The U.S. Air Force Knows the A-10 Will Beat the F-35

Flying branch wary of a direct comparison

War Is Boring
Published in
6 min readOct 23, 2015

--

by DAN GRAZIER

Several weeks ago, the Project on Government Oversight announced its cautious optimism upon learning the Director of Operational Test and Evaluation planned to conduct a close air support fly-off between the proven A-10 and the yet-to-be proved F-35.

The cautious aspect of that optimism has been proven to be warranted. Under questioning by Rep. Martha McSally, an Arizona Republican and former A-10 pilot, F-35 program executive officer Lt. Gen. Christopher Bogdan dismissed the idea of a comparative test as irrelevant. The exchange occurred during a House Armed Services subcommittee hearing on updates to the Joint Strike Fighter program.

Bogdan’s remarks echo earlier comments by Air Force Chief of Staff Gen.
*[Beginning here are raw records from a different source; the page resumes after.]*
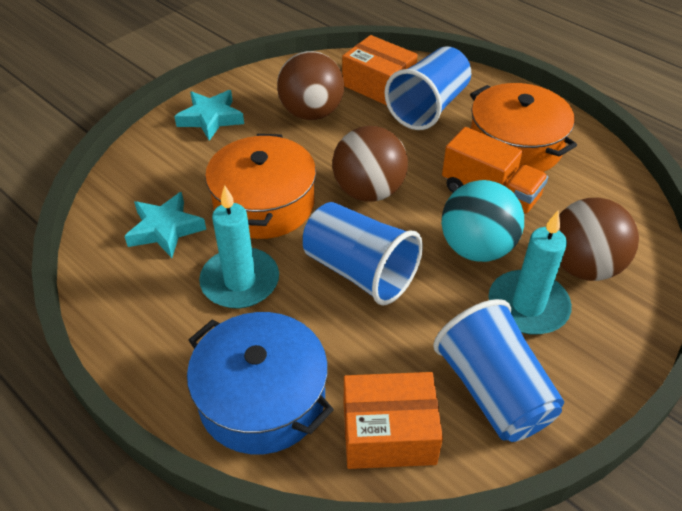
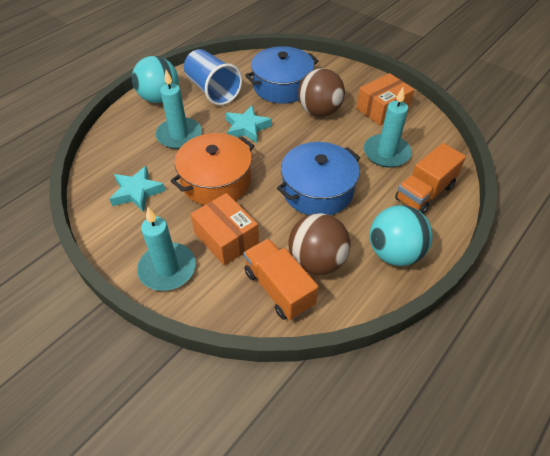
blue cup: 3 -> 1
blue pot: 1 -> 2
brown ball: 3 -> 2
orange pot: 2 -> 1
orange truck: 1 -> 2
turquoise ball: 1 -> 2
turquoise candle: 2 -> 3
Mark Welsh, who described the proposed test as a “silly exercise.”

Michael Gilmore, Director of Operational Test and Evaluation, said in late August, “The comparison tests on the close-air support mission will reveal how well the F-35 performs and whether there are gaps, or improvements in capability, compared to the A-10.”

WIB icon

When asked by McSally to comment about the comparative tests, Bogdan acknowledged the F-35 would not do as well as the A-10 in such a test. He smugly compared the test to a decathlete competing against a champion sprinter in a 100-meter race.

“I don’t have to run that race to know who is going to win it,” he said. “What I prefer to do is test the F-35 in its close air support role as the Air Force sees the requirements for that mission for the F-35.”

rep-mcsally-lt-gen-bogdan_670
Above — Rep. Martha McSally and F-35 Program Manager Lt. Gen. Christopher Bogdan. Photo via POGO. At top — the A-10 Warthog. Holmesjr/Flickr photo

The test envisioned by the Air Force would be conducted in the manner it wants to conduct close air support missions in the future, not in the way decades of experience has proven it must be conducted in order to be effective on the battlefield.

The Air Force wants these missions to be conducted from high altitudes using digital communications and precision munitions. In other words, it wants to accomplish the mission only through high-tech means from a distance, rather than getting low to the ground where pilots and ground controllers are able to coordinate in a way which has been used to great effect for decades.

In a recent documentary, an A-10 pilot talked about the sensors available to help them correlate targets on the ground to ensure a precision strike. But in nearly the same breath, he described their shortcomings as well. “That will never replace just looking right, outside of my cockpit and looking at the battlespace. What am I seeing out there, big-picture?”

That level of situational awareness only develops when a pilot is able to fly low and slow over the battlefield. That will be lost by F-35 pilots who will be restricted to much higher altitudes and speed.

They will be forced there because, as Gilmore said while testifying at an earlier hearing, “The (F-35) has some vulnerabilities that you would expect a high performance aircraft to have. The A-10 is going to be able to, can take, hits an F-35 couldn’t take.”

The United States has already been through this process before and learned painful and expensive lessons by ignoring proven methods of designing effective weapons systems.

Pierre Sprey, a veteran of many bureaucratic battles while designing effective aircraft, says the correct approach to this process is to first understand the mission the system is to perform. You’ve “got to start with what really happens in combat,” Sprey said in a recent interview.

f-35
The F-35B Joint Strike Fighter. Mark Jones Jr./Flickr photo

Sprey, one of the principle designers of the A-10, said an effective close air support aircraft is one that can “be able to get in close enough to see [friendly troops on the ground] and what they’re opposing and what their dangers are, how they’re about to be ambushed, what tanks they’re facing, what machine gun nests they’re facing.”

“You come flashing by there at 500 miles an hour, you’re hopeless and useless,” Sprey said, referring to traditional fighters designed for air-to-air combat.

He and the rest of the A-10 design team began that process by interviewing many veteran pilots with experience flying CAS missions. They then matched technology with the way the aircraft would actually be used. This was a radical approach then, and now.

What Bogdan admitted in his testimony was the F-35 has been engineered to incorporate favored technology. The technology is dictating how troops will be able to fight rather than battlefield experience shaping the technology incorporated in the aircraft.

McSally sees dangers ahead with such an approach. “I think us envisioning that we’re never going to have close air support where guys are on the run, they’re out of ammo, they’re doing a mirror flash into your eye, they don’t have time to do stand-off CAS because of the conflict circumstances, if we think that’s never going to happen again, I think we’re lying to ourselves.”

The debate about the proposed tests will continue for some time. The F-35 is still years away from having the ability to go through these tests because the software needed to employ the necessary weapons will not be complete until 2017 at the earliest.